Required action:
Repeat each entry below exactly as it stands.

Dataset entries

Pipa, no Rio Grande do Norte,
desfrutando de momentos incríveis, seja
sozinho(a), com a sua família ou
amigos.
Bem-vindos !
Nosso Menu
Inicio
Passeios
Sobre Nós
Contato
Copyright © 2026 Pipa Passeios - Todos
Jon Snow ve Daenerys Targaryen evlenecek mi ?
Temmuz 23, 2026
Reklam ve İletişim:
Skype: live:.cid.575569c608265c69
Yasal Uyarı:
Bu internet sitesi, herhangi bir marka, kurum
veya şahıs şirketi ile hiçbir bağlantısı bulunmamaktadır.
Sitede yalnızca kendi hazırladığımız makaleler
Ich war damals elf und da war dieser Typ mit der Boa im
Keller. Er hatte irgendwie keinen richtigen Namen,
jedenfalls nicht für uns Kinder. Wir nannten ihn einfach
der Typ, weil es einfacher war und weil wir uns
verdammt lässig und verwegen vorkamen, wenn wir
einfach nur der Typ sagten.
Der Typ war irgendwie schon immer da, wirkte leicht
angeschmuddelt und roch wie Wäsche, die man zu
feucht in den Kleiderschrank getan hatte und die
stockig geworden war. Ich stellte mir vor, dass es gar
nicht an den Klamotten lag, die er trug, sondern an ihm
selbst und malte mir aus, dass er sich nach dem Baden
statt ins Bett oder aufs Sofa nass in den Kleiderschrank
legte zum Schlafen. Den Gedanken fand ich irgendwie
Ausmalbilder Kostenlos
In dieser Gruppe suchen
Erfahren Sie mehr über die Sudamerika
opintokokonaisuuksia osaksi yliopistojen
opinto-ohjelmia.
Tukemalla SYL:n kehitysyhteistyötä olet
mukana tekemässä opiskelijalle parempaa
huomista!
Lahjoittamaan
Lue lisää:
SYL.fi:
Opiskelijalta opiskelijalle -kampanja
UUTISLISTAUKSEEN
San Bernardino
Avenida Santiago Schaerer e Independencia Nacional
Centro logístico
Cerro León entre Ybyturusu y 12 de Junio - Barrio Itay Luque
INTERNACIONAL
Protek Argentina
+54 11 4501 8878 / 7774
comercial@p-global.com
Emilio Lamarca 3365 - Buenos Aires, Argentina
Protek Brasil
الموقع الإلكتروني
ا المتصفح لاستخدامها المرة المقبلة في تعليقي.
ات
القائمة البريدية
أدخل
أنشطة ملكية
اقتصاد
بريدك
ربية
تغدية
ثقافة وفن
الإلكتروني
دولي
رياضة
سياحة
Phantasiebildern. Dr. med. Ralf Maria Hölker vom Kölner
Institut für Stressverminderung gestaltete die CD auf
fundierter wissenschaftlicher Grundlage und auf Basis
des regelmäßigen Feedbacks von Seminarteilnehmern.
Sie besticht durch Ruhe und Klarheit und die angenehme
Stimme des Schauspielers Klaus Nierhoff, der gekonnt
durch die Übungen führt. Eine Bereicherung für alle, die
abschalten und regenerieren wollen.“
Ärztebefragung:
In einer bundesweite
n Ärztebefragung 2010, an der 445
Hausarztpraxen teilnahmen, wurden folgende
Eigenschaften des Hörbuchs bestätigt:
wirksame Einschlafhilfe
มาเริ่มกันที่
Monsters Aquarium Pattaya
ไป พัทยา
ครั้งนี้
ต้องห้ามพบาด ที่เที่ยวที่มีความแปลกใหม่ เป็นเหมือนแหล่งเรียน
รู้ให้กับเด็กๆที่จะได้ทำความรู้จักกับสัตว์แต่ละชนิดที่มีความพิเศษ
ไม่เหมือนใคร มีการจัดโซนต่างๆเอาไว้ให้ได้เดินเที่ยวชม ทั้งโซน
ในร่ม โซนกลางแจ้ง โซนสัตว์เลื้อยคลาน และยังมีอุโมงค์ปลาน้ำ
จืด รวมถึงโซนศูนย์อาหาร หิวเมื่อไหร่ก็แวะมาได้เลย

Exercise result:
Pipa, no Rio Grande do Norte,
desfrutando de momentos incríveis, seja
sozinho(a), com a sua família ou
amigos.
Bem-vindos !
Nosso Menu
Inicio
Passeios
Sobre Nós
Contato
Copyright © 2026 Pipa Passeios - Todos
Jon Snow ve Daenerys Targaryen evlenecek mi ?
Temmuz 23, 2026
Reklam ve İletişim:
Skype: live:.cid.575569c608265c69
Yasal Uyarı:
Bu internet sitesi, herhangi bir marka, kurum
veya şahıs şirketi ile hiçbir bağlantısı bulunmamaktadır.
Sitede yalnızca kendi hazırladığımız makaleler
Ich war damals elf und da war dieser Typ mit der Boa im
Keller. Er hatte irgendwie keinen richtigen Namen,
jedenfalls nicht für uns Kinder. Wir nannten ihn einfach
der Typ, weil es einfacher war und weil wir uns
verdammt lässig und verwegen vorkamen, wenn wir
einfach nur der Typ sagten.
Der Typ war irgendwie schon immer da, wirkte leicht
angeschmuddelt und roch wie Wäsche, die man zu
feucht in den Kleiderschrank getan hatte und die
stockig geworden war. Ich stellte mir vor, dass es gar
nicht an den Klamotten lag, die er trug, sondern an ihm
selbst und malte mir aus, dass er sich nach dem Baden
statt ins Bett oder aufs Sofa nass in den Kleiderschrank
legte zum Schlafen. Den Gedanken fand ich irgendwie
Ausmalbilder Kostenlos
In dieser Gruppe suchen
Erfahren Sie mehr über die Sudamerika
opintokokonaisuuksia osaksi yliopistojen
opinto-ohjelmia.
Tukemalla SYL:n kehitysyhteistyötä olet
mukana tekemässä opiskelijalle parempaa
huomista!
Lahjoittamaan
Lue lisää:
SYL.fi:
Opiskelijalta opiskelijalle -kampanja
UUTISLISTAUKSEEN
San Bernardino
Avenida Santiago Schaerer e Independencia Nacional
Centro logístico
Cerro León entre Ybyturusu y 12 de Junio - Barrio Itay Luque
INTERNACIONAL
Protek Argentina
+54 11 4501 8878 / 7774
comercial@p-global.com
Emilio Lamarca 3365 - Buenos Aires, Argentina
Protek Brasil
الموقع الإلكتروني
ا المتصفح لاستخدامها المرة المقبلة في تعليقي.
ات
القائمة البريدية
أدخل
أنشطة ملكية
اقتصاد
بريدك
ربية
تغدية
ثقافة وفن
الإلكتروني
دولي
رياضة
سياحة
Phantasiebildern. Dr. med. Ralf Maria Hölker vom Kölner
Institut für Stressverminderung gestaltete die CD auf
fundierter wissenschaftlicher Grundlage und auf Basis
des regelmäßigen Feedbacks von Seminarteilnehmern.
Sie besticht durch Ruhe und Klarheit und die angenehme
Stimme des Schauspielers Klaus Nierhoff, der gekonnt
durch die Übungen führt. Eine Bereicherung für alle, die
abschalten und regenerieren wollen.“
Ärztebefragung:
In einer bundesweite
n Ärztebefragung 2010, an der 445
Hausarztpraxen teilnahmen, wurden folgende
Eigenschaften des Hörbuchs bestätigt:
wirksame Einschlafhilfe
มาเริ่มกันที่
Monsters Aquarium Pattaya
ไป พัทยา
ครั้งนี้
ต้องห้ามพบาด ที่เที่ยวที่มีความแปลกใหม่ เป็นเหมือนแหล่งเรียน
รู้ให้กับเด็กๆที่จะได้ทำความรู้จักกับสัตว์แต่ละชนิดที่มีความพิเศษ
ไม่เหมือนใคร มีการจัดโซนต่างๆเอาไว้ให้ได้เดินเที่ยวชม ทั้งโซน
ในร่ม โซนกลางแจ้ง โซนสัตว์เลื้อยคลาน และยังมีอุโมงค์ปลาน้ำ
จืด รวมถึงโซนศูนย์อาหาร หิวเมื่อไหร่ก็แวะมาได้เลย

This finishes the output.